A Raízen, controlada por Cosan e Shell, informou ontem que o Juízo da 3ª Vara de Falências e Recuperações Judiciais da Comarca Central do Foro de São Paulo homologou o plano de recuperação extrajudicial apresentado pela empresa no início de junho, que prevê o reperfilamento de dívidas financeiras quirografárias da ordem de R$ 61,4 bilhões.
O plano prevê a conversão de parte dos créditos em participação na companhia, um aumento de capital de R$ 3,5 bilhões a R$ 4 bilhões por parte dos controladores, reorganizações societárias, venda de ativos, que já está em curso, e separação dos negócios de distribuição de combustíveis e de energia.
A Raízen encerrou seu exercício 2025/26, em março, com prejuízo líquido de R$ 27,135 bilhões, mais de seis vezes superior ao de 2024/25. A empresa registrou lucro antes de juros, impostos, depreciação e amortização (Ebitda) ajustado de R$ 11,273 bilhões, em queda de 2,3% na comparação, e receita líquida de R$ 225,849 bilhões, com retração de 11,5%. Em 31 de março, sua dívida líquida totalizava R$ 58,229 bilhões.

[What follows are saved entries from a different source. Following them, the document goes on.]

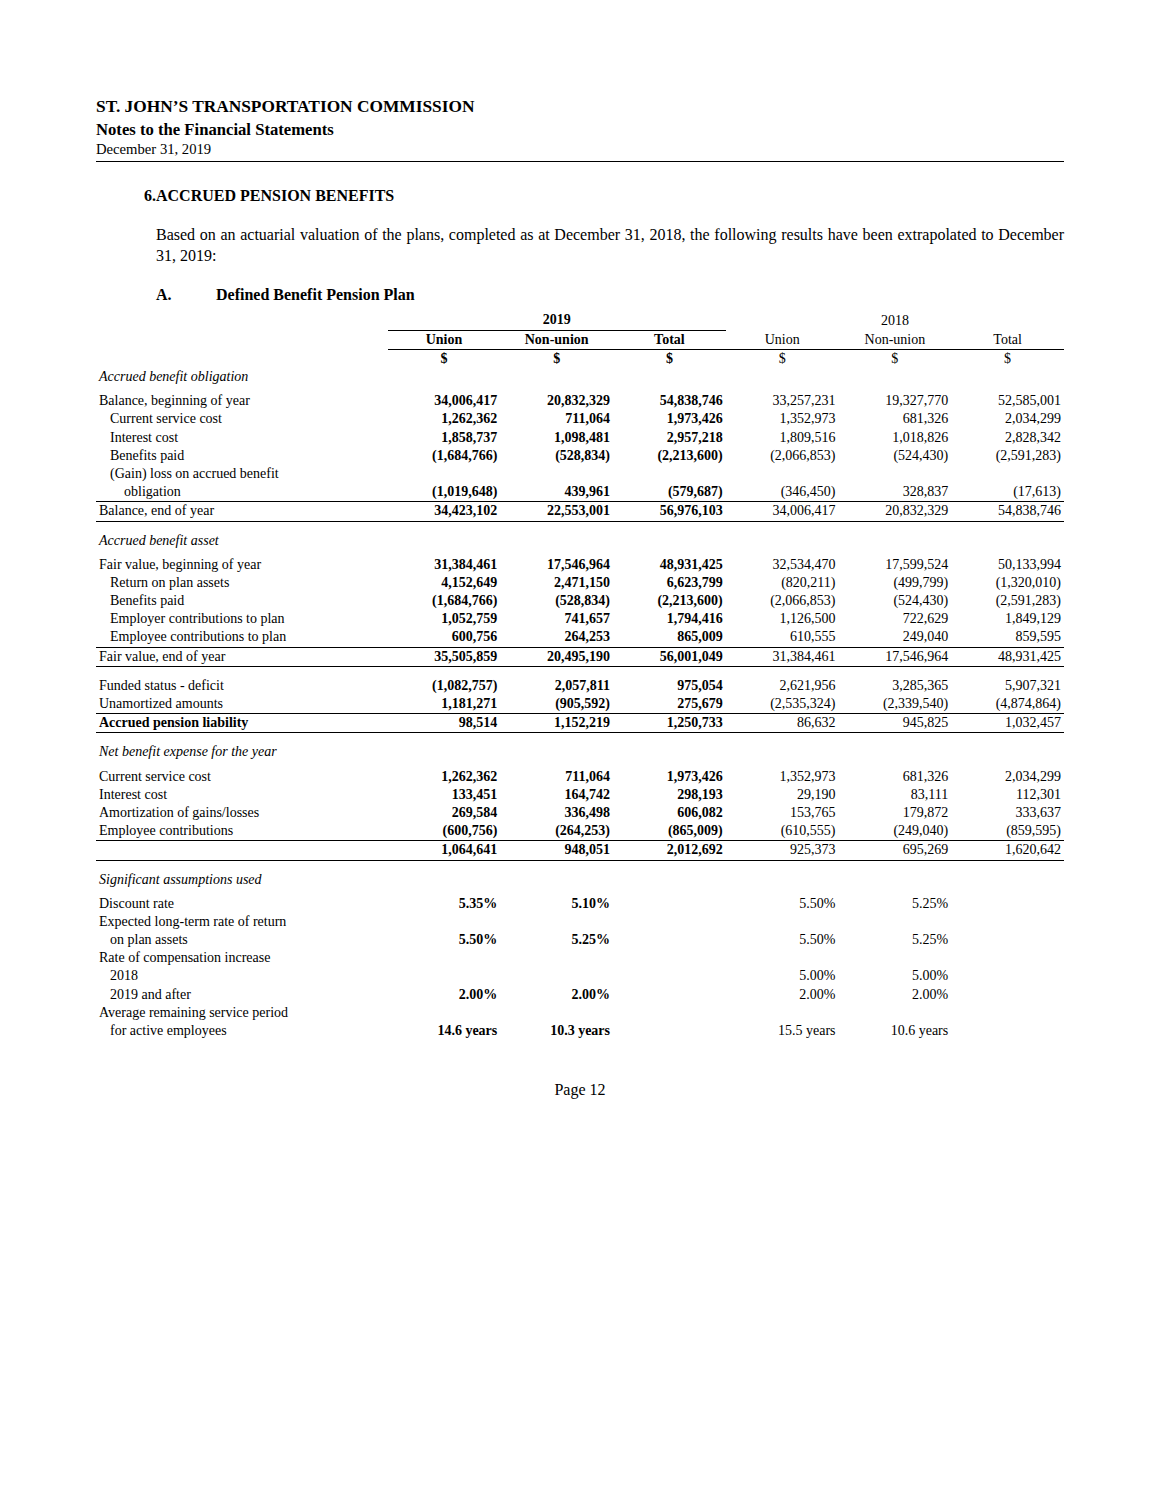ST. JOHN’S TRANSPORTATION COMMISSION
Notes to the Financial Statements
December 31, 2019
6. ACCRUED PENSION BENEFITS
Based on an actuarial valuation of the plans, completed as at December 31, 2018, the following results have been extrapolated to December 31, 2019:
A. Defined Benefit Pension Plan
| | 2019 | 2018 |
| | Union | Non-union | Total | Union | Non-union | Total |
| | $ | $ | $ | $ | $ | $ |
| Accrued benefit obligation | |
| Balance, beginning of year | 34,006,417 | 20,832,329 | 54,838,746 | 33,257,231 | 19,327,770 | 52,585,001 |
| Current service cost | 1,262,362 | 711,064 | 1,973,426 | 1,352,973 | 681,326 | 2,034,299 |
| Interest cost | 1,858,737 | 1,098,481 | 2,957,218 | 1,809,516 | 1,018,826 | 2,828,342 |
| Benefits paid | (1,684,766) | (528,834) | (2,213,600) | (2,066,853) | (524,430) | (2,591,283) |
| (Gain) loss on accrued benefit | |
| obligation | (1,019,648) | 439,961 | (579,687) | (346,450) | 328,837 | (17,613) |
| Balance, end of year | 34,423,102 | 22,553,001 | 56,976,103 | 34,006,417 | 20,832,329 | 54,838,746 |
| Accrued benefit asset | |
| Fair value, beginning of year | 31,384,461 | 17,546,964 | 48,931,425 | 32,534,470 | 17,599,524 | 50,133,994 |
| Return on plan assets | 4,152,649 | 2,471,150 | 6,623,799 | (820,211) | (499,799) | (1,320,010) |
| Benefits paid | (1,684,766) | (528,834) | (2,213,600) | (2,066,853) | (524,430) | (2,591,283) |
| Employer contributions to plan | 1,052,759 | 741,657 | 1,794,416 | 1,126,500 | 722,629 | 1,849,129 |
| Employee contributions to plan | 600,756 | 264,253 | 865,009 | 610,555 | 249,040 | 859,595 |
| Fair value, end of year | 35,505,859 | 20,495,190 | 56,001,049 | 31,384,461 | 17,546,964 | 48,931,425 |
| Funded status - deficit | (1,082,757) | 2,057,811 | 975,054 | 2,621,956 | 3,285,365 | 5,907,321 |
| Unamortized amounts | 1,181,271 | (905,592) | 275,679 | (2,535,324) | (2,339,540) | (4,874,864) |
| Accrued pension liability | 98,514 | 1,152,219 | 1,250,733 | 86,632 | 945,825 | 1,032,457 |
| Net benefit expense for the year | |
| Current service cost | 1,262,362 | 711,064 | 1,973,426 | 1,352,973 | 681,326 | 2,034,299 |
| Interest cost | 133,451 | 164,742 | 298,193 | 29,190 | 83,111 | 112,301 |
| Amortization of gains/losses | 269,584 | 336,498 | 606,082 | 153,765 | 179,872 | 333,637 |
| Employee contributions | (600,756) | (264,253) | (865,009) | (610,555) | (249,040) | (859,595) |
| | 1,064,641 | 948,051 | 2,012,692 | 925,373 | 695,269 | 1,620,642 |
| Significant assumptions used | |
| Discount rate | 5.35% | 5.10% | | 5.50% | 5.25% | |
| Expected long-term rate of return | |
| on plan assets | 5.50% | 5.25% | | 5.50% | 5.25% | |
| Rate of compensation increase | |
| 2018 | | | | 5.00% | 5.00% | |
| 2019 and after | 2.00% | 2.00% | | 2.00% | 2.00% | |
| Average remaining service period | |
| for active employees | 14.6 years | 10.3 years | | 15.5 years | 10.6 years | |
Page 12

Apesar das pioras, diretamente influenciadas pelo aumento das despesas financeiras derivado do maior saldo de seu endividamento e da taxa média do CDI e por despesas não recorrentes associadas ao próprio processo de recuperação, a Raízen destacou, quando divulgou os resultados, que registrou avanços em todos os segmentos de negócios, que incluem a produção de açúcar e bioenergia e distribuição de combustíveis no Brasil e na Argentina.
“Reduzimos custos e despesas em aproximadamente R$ 1 bilhão, avançamos com rigor na alocação de capital, reduzindo o capex em R$ 3,3 bilhões em relação ao ano anterior, e demos passos relevantes na readequação do portfólio, com impacto positivo estimado de R$ 12 bilhões na posição financeira – sendo cerca de 40% já capturados e 60% a serem reconhecidos com o fechamento da venda dos ativos na Argentina”.
Depois da divulgação dos resultados de 2025/26, a companhia informou que assinou contrato para a venda da Usina Caarapó, localizada no município sul-mato-grossense de mesmo nome, para a Adecoagro Vale do Ivinhema. A operação foi fechada por R$ 760 milhões e inclui a cessão de cana-de-açúcar e dos contratos com fornecedores que atendem à unidade.